To continue the boat analogy, changing the functions you use is like changing the materials you use to build the boat. An inflatable raft is going to be much lighter and easier to move than a wooden one, and either one is going to be much lighter than an ironclad ship. Similarly, there are some functions that have a higher calculation overhead than others, and some which can have dramatically different overhead costs depending on how they’re used.
In general, if you search for posts about optimizing efficiency in spreadsheets you’re going to get what seems like a lot of conflicting information. In one post it’ll tell you to avoid indirect() because it’s very high-cost, and in another post it’ll say to use indirect() to allow for a dynamically allocated countif() range. Fortunately, that sort of stuff is for very precise fine-tuning of efficiency, and I’ll leave that sort of thing for others to deal with. There’s a lot of options you can use to improve efficiency without getting into that level of precision.
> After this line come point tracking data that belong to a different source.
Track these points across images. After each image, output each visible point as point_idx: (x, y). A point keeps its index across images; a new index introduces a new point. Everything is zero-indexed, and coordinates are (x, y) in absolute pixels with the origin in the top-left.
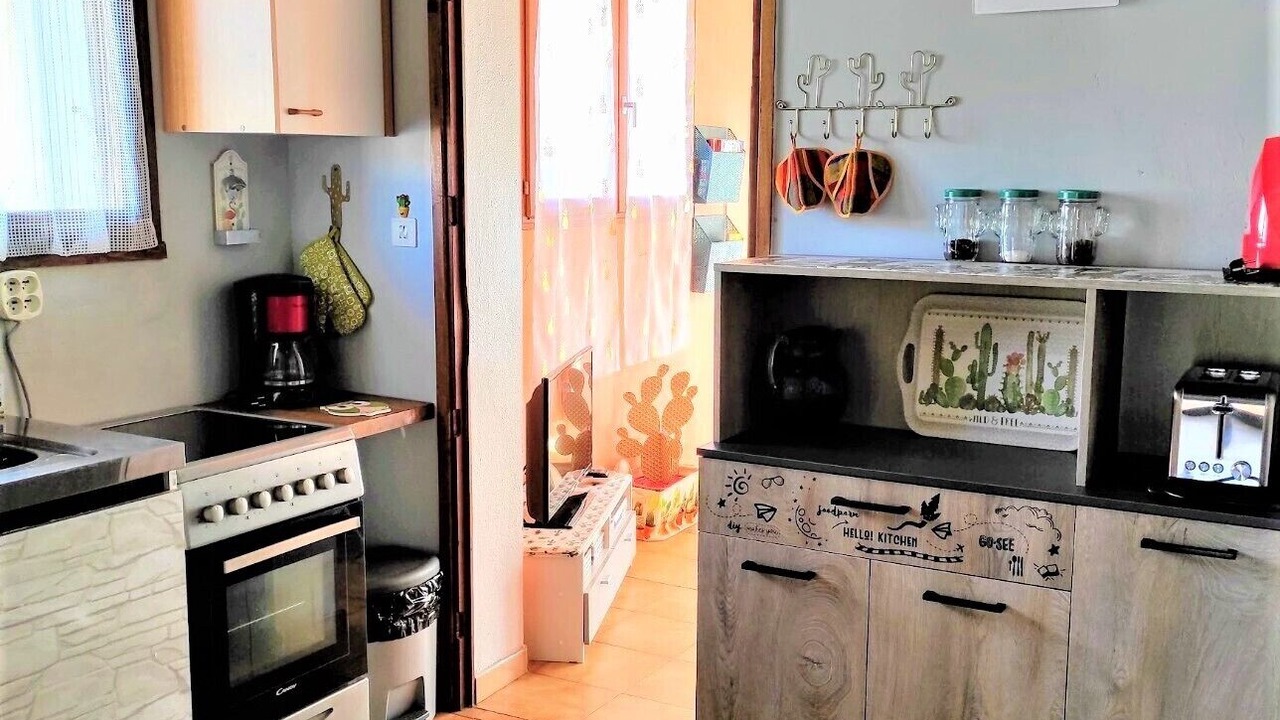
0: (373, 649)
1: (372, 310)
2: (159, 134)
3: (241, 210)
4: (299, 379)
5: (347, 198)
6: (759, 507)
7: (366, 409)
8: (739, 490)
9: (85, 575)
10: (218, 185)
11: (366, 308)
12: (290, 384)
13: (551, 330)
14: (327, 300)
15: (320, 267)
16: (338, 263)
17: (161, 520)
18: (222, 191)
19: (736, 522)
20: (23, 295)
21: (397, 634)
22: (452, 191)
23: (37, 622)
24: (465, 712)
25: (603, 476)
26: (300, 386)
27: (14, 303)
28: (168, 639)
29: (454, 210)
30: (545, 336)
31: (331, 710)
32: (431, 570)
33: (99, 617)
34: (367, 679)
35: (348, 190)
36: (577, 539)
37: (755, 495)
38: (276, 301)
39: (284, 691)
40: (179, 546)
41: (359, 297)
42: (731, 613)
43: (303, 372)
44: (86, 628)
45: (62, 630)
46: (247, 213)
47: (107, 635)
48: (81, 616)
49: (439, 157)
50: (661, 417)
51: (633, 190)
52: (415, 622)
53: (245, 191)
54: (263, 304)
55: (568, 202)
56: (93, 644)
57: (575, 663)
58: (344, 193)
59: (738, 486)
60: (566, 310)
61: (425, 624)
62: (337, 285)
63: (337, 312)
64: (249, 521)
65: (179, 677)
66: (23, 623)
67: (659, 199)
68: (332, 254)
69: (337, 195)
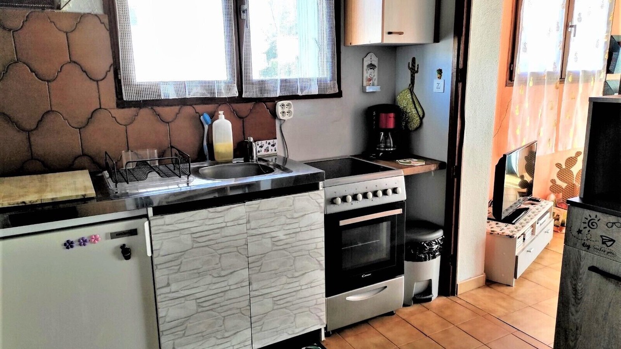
0: (407, 264)
1: (424, 120)
2: (342, 48)
3: (374, 78)
4: (391, 148)
5: (417, 72)
6: (604, 238)
7: (415, 163)
8: (592, 226)
9: (283, 220)
10: (365, 67)
11: (421, 119)
12: (387, 149)
13: (518, 132)
14: (406, 115)
15: (404, 101)
16: (411, 100)
17: (314, 201)
18: (366, 70)
19: (588, 243)
20: (286, 110)
21: (421, 260)
22: (461, 66)
23: (264, 235)
24: (452, 297)
25: (538, 201)
26: (391, 151)
27: (283, 113)
28: (316, 248)
29: (461, 75)
30: (515, 136)
31: (386, 287)
32: (439, 235)
33: (288, 236)
34: (403, 277)
35: (418, 68)
36: (516, 230)
37: (602, 230)
38: (383, 115)
39: (366, 276)
40: (321, 213)
41: (419, 114)
42: (580, 292)
43: (392, 145)
44: (282, 240)
45: (273, 239)
46: (377, 79)
47: (292, 243)
48: (281, 235)
49: (456, 51)
50: (575, 177)
51: (571, 67)
52: (429, 256)
53: (376, 69)
54: (378, 116)
55: (533, 74)
56: (285, 246)
57: (509, 286)
58: (416, 70)
59: (591, 224)
60: (528, 124)
61: (434, 257)
62: (411, 110)
63: (409, 121)
64: (351, 205)
65: (320, 264)
66: (258, 235)
67: (585, 72)
68: (409, 96)
69: (414, 70)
For example, it’s universally agreed that having a countif() that’s larger than it needs to be is very wasteful. This makes sense — if you’ve only got 10 rows of data, but your countif() spans 100 rows, then that’s 90 rows it has to check for no good reason. But if you know that your data set will grow over time you can try to update your countif() every single time (very inefficient of your own time, and also prone to mistakes), you can force it to update itself by inserting the new data into the middle of the old data (this works if you never pass it on to anyone else and you never forget to do that yourself), you can make the range larger than you ever expect it to get (which as we just discussed is very inefficient), or you can use some other function that doesn’t require a pre-defined range.
In this sort of situation, I find that incremental formulas work better for me than =countif(). Instead of a b1 having the formula =countif(a1:a100,”x”) I’d do =if(a1=”x”,b2+1,b2). You do have to copy the formula down to the new rows every time you add more data, but if you don’t then you can see at a glance that you haven’t done so — it’s not hidden in a formula that you have to actively check. As a result, you always have exactly as many if() calculations as you need, and no more.
Instead of countifs() I’d use a pair of columns: one would concatenate all the pieces I wanted to check, and then an incremental if() to count the number of matches. For example, instead of having =countifs(a1:a100,”John”,b1:b100,”Doe”) in column C, I’d have =concatenate(a1,” “,b1) in c1 and =if(c1=”John Doe”,d2+1,d2) in d1.
You can do this trick with =sumif(), too. Instead of =sumif(A1:A100,B1:B100,”x”), the formula would be =if(B1=”x”,A1+C2,C2).
All of this isn’t to say that =if() solves all problems, or anything like that! Taking the example from last week, if you wanted to convert a numeral (1, 2, 3, etc.) to a word (one, two, three, etc.) there’s a much more efficient way than any of the ones I showed: =choose(). Instead of any of the extremely long formulas I explained last week you could just do =choose(A1,”one”,”two”,”three”,”four”,”five”,”six”,”seven”,”eight”,”nine”,”ten”)
Of course, =choose() only works if A1 is something the spreadsheet recognizes as a number. If you were trying to convert from the words to the numerals you couldn’t use =choose(), but you could use =vlookup(). You’d just set up a table with the words in one column and the numerals in the next column, and use a formula like =vlookup(A1,table_numbers,2,0).